C’est pourquoi il faut d’urgence, décentraliser, transmettre tous les pouvoirs aux collectivités locales et exiger que l’état se mette à leur service. Il est intolérable que les grandes métropoles, les départements, les régions se voient imposer par les préfets des décisions contraires à leur volonté.

Au lieu de pratiquer un autoritarisme sanitaire tatillon, la technocrature ferait mieux, pour dynamiser l’emploi, de s’occuper de notre attractivité – nous avons les compétences les plus basses de l’OCDE, les coûts salariaux et les impôts les plus élevés – en engageant une vraie réforme de l’état. Mais, comment demander à une classe devenue dominante de scier la branche sur laquelle elle s’épanouit.

Georges Pompidou, dans « Le nœud gordien », écrit pendant son éphémère retraite du pouvoir en 1968/69, prophétisait : « La république ne doit pas être la république des ingénieurs, des technocrates, ni même des savants. Je soutiendrais volontiers qu’exiger des dirigeants du pays qu’ils sortent de l’ENA ou de Polytechnique est une attitude réactionnaire qui correspond à l’attitude du pouvoir royal, à la fin de l’ancien régime, exigeant des officiers une certain nombre de quartiers de noblesse. La république doit être celle des politiques, au vrai sens du terme, de ceux pour qui les problèmes humains l’emportent sur tous les autres, ceux qui ont de ces problèmes une connaissance concrète, née du contact avec les hommes, non d’une analyse abstraite ou pseudo-scientifique de l’homme ».

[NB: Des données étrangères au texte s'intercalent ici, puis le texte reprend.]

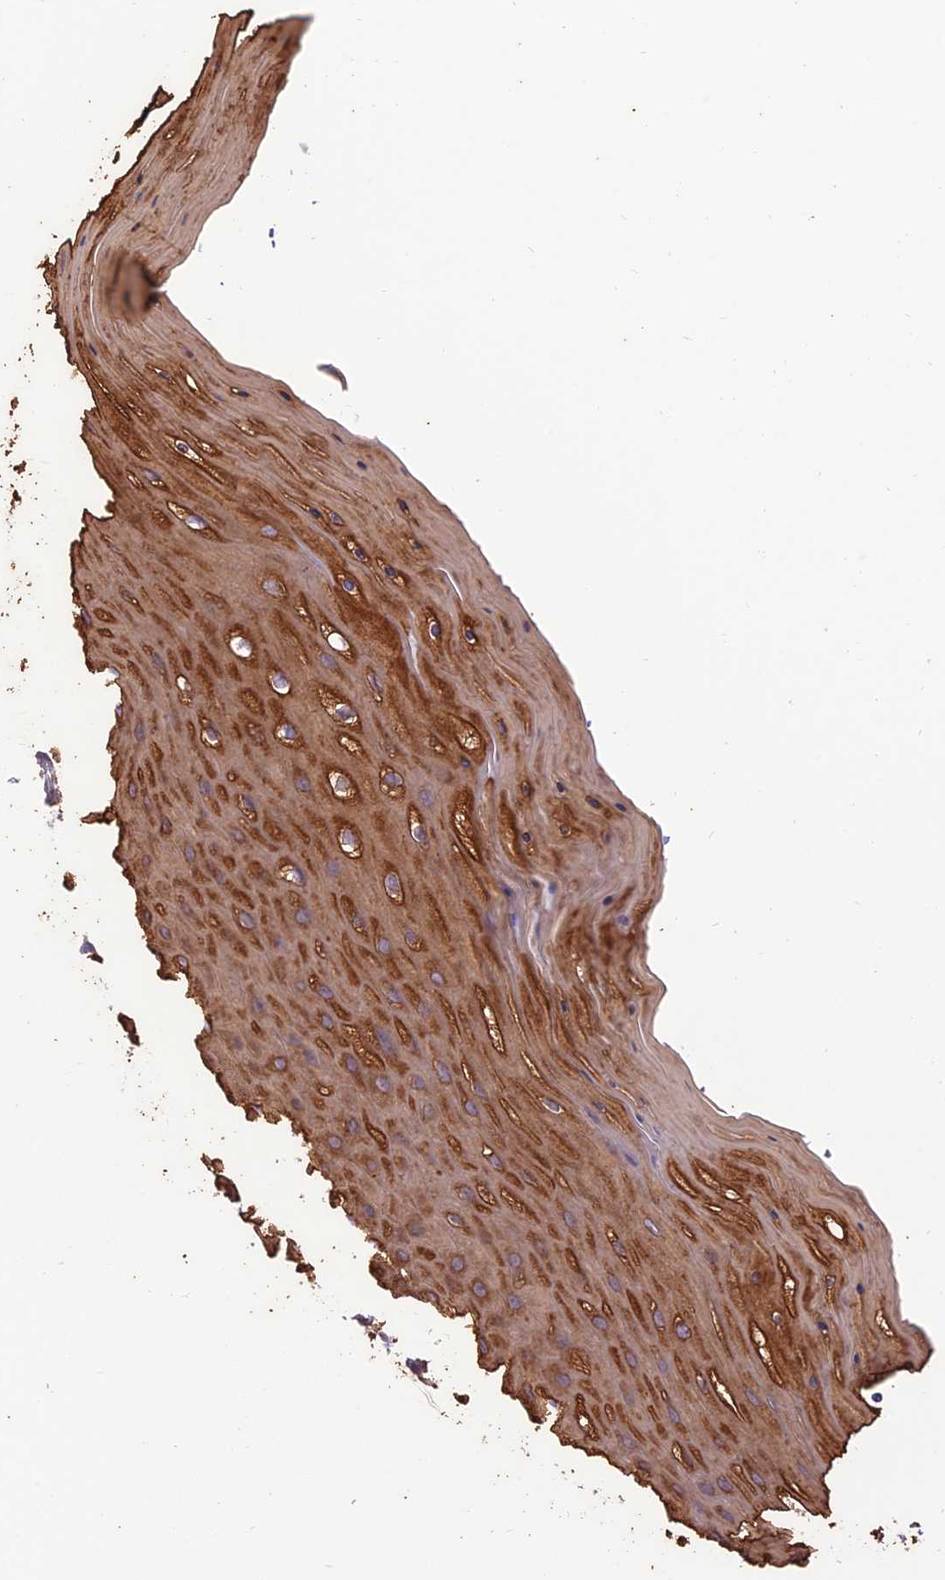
{"staining": {"intensity": "negative", "quantity": "none", "location": "none"}, "tissue": "cervix", "cell_type": "Glandular cells", "image_type": "normal", "snomed": [{"axis": "morphology", "description": "Normal tissue, NOS"}, {"axis": "topography", "description": "Cervix"}], "caption": "This is a photomicrograph of immunohistochemistry (IHC) staining of benign cervix, which shows no positivity in glandular cells.", "gene": "NDUFAF1", "patient": {"sex": "female", "age": 55}}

J’appelle de mes vœux le retour à une politique hardie, animée par des femmes et des hommes courageux qui privilégient l’économie, le travail, la vie. Notre président nous a déclaré en guerre. A-t’on jamais gagné une guerre, réfugié dans un abri ? En laissant l’intendance définir la stratégie ? En sacrifiant la génération montante ? Non, ce n’est pas en nous protégeant, au-delà du raisonnable, que nous surmonterons ce défi. Inquiétons-nous du chômage des jeunes plutôt que de leur fêtes et libérons les énergies en laissant agir les élus qui  sont au contact du terrain.